**Exercise**
Please find every line in the items below that contains the word "Gazpar" and copy each of those lines. Case counts, so match capital and lowercase letters exactly.
┌──
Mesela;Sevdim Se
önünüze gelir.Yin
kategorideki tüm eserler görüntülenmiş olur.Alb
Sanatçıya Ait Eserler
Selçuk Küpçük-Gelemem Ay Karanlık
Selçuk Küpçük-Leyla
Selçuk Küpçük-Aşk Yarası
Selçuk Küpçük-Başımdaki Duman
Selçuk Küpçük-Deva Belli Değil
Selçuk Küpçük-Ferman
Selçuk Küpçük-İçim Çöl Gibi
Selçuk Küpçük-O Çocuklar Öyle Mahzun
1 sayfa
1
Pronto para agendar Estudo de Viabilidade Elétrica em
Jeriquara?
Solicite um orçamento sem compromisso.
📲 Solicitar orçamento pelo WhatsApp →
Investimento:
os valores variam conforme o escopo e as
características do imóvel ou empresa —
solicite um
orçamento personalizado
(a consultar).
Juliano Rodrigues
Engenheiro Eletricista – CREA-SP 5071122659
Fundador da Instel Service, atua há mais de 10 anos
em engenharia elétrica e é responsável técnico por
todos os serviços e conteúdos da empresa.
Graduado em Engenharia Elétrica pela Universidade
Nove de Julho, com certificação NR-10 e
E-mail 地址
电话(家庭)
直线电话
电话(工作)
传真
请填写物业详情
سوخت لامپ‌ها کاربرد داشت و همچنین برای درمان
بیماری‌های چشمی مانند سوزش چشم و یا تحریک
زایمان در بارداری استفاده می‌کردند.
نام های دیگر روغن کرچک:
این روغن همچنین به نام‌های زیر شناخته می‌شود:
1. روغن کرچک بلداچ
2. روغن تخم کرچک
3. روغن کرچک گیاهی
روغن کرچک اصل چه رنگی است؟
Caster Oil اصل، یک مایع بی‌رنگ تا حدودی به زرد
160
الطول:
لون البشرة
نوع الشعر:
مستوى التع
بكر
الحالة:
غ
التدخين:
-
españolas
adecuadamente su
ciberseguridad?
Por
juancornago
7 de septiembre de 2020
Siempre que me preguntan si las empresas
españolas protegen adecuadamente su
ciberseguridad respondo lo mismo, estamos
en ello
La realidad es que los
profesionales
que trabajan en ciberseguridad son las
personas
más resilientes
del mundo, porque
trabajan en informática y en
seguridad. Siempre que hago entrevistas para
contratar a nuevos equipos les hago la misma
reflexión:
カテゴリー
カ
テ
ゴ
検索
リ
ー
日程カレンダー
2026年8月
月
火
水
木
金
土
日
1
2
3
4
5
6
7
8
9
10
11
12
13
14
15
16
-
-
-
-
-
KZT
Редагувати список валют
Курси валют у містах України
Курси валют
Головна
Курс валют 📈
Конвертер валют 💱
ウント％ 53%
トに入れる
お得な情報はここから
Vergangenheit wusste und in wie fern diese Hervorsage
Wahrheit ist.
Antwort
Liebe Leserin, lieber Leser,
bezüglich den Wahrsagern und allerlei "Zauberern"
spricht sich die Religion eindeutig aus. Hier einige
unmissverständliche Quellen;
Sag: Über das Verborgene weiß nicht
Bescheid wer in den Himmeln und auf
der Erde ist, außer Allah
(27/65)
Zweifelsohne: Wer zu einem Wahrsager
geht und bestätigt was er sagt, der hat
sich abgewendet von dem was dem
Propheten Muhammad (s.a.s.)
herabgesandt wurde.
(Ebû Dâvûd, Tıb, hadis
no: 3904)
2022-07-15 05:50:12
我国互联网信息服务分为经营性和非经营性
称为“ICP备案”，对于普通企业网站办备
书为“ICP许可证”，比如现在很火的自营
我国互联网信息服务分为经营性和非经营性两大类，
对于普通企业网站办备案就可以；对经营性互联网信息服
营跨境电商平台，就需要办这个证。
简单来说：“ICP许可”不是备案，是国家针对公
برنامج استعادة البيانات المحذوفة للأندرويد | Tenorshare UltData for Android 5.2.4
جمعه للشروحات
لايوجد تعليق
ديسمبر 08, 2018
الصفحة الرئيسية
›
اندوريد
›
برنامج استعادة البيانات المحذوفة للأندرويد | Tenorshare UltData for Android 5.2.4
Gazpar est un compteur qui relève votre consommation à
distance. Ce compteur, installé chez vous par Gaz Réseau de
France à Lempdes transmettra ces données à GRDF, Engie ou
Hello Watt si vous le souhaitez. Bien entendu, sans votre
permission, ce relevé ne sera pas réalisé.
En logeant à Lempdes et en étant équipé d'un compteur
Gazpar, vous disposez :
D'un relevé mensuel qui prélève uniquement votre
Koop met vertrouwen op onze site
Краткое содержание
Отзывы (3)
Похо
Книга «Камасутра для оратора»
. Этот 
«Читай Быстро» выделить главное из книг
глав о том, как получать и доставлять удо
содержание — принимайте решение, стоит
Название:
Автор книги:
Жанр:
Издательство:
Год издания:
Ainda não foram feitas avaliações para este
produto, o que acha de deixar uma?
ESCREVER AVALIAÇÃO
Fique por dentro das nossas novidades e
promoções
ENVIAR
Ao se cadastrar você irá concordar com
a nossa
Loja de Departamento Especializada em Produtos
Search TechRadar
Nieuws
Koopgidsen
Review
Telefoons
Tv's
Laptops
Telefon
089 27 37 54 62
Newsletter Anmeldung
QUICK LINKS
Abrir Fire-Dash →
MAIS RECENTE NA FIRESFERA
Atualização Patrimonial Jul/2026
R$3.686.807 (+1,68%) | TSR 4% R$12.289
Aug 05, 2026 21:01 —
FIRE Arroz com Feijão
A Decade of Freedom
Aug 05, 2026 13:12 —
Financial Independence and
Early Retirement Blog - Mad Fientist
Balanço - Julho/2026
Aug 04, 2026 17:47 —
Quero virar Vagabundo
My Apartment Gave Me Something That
└──
**Answer section**
Gazpar est un compteur qui relève votre consommation à
Gazpar, vous disposez :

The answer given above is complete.